Ma talks of `peace and prosperity' on arrival in Geneva

By Neil Lu and Flor Wang  /  STAFF REPORTER

Chinese Nationalist Party (KMT) Chairman Ma Ying-jeou (馬英九) in Switzerland on Wednesday warned that President Chen Shui-bian's (陳水扁) plan to scrap the National Unification Council and the national unification guidelines may have "serious consequences."

Ma issued the warning while answering questions from reporters upon his arrival at Geneva airport from Turin, Italy, as he continued his five-nation European tour.

Taiwan's Representative to Geneva Shen Lyu-shun (沈呂巡), greeted Ma as he arrived at the airport.

Although Chen proposed the idea without mentioning how it would be put into practice, Ma said that he wanted to remind the president that such a plan could have grave consequences if it were carried out, as illustrated by Washington's reaction.

Peace and prosperity

Stating that the aim of the KMT's cross-strait policy is to achieve peace and prosperity for Taiwan, Ma stressed that he will advocate a "third path" for Taiwan -- maintaining the status quo while boosting bilateral exchanges and mutual understanding across the Strait.

Ma was expected to fly to London last night after his Italian visit.

Chen said in his Jan. 29 Lunar New Year speech that the time may be right to ponder dissolving the council and its guidelines as China had failed to renounce the use of force against Taiwan.

Chen's New Year remarks immediately drew a backlash from the US, which reiterated its opposition to any unilateral changes made by either Taiwan or China to the cross-strait status quo.

According to Legislative Yuan Speaker Wang Jin-pyng (王金平), who met with Chen on Wednesday, the president again aired his views about scrapping the National Unification Council and national unification guidelines to counter Ma's "eventual unification" theory, which the president viewed as a violation of the Taiwanese people's right to decide their own future.

Focused

KMT Legislator Lai Shyh-bao (賴士葆) said yesterday in Taipei that Ma had raised the unification theory in order to explain the "one China" spirit as stipulated in the ROC Constitution.
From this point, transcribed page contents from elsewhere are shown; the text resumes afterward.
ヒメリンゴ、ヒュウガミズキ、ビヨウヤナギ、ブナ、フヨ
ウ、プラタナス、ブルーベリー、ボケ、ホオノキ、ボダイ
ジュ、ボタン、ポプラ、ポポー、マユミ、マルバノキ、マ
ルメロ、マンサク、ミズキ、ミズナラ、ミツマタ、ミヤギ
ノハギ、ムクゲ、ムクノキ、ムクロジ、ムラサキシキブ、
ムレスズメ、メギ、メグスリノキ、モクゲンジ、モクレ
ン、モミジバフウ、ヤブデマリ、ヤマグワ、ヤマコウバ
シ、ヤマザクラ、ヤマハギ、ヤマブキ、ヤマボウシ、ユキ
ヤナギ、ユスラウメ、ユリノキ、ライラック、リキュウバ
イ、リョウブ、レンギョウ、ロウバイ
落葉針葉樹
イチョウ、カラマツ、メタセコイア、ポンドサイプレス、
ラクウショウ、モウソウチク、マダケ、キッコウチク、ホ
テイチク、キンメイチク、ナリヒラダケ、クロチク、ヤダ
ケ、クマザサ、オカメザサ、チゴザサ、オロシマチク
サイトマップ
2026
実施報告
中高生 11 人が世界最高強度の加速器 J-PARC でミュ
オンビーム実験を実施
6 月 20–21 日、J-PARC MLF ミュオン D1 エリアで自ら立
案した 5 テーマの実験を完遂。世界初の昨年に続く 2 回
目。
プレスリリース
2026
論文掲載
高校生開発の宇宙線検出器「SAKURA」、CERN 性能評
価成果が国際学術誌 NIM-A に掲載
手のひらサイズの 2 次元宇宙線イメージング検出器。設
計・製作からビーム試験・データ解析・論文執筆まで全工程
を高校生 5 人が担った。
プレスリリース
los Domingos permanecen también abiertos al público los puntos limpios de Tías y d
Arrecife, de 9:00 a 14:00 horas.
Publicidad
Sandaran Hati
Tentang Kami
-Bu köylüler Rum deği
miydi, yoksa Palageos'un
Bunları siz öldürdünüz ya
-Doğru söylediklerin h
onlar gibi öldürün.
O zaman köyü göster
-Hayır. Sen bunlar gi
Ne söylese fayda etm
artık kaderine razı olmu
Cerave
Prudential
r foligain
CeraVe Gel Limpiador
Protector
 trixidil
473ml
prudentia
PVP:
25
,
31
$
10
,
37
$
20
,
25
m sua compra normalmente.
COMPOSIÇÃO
What Ma is focused on, he said, is maintaining Taiwan's current status quo.

The "eventual unification" that Ma referred to must be based on preconditions of peace and equitable prosperity on both sides of the Strait and with the consent of Taiwan's people, Lai said, adding that what Ma talked about did not exceed the framework of the National Unification Council or its guidelines.

KMT Legislator Wu Yu-sheng (吳育昇) accused the president of playing hardball by saying that he had unfairly interpreted Ma's remarks to the foreign media as a way of shifting the general public's attention from the poor performance of the government.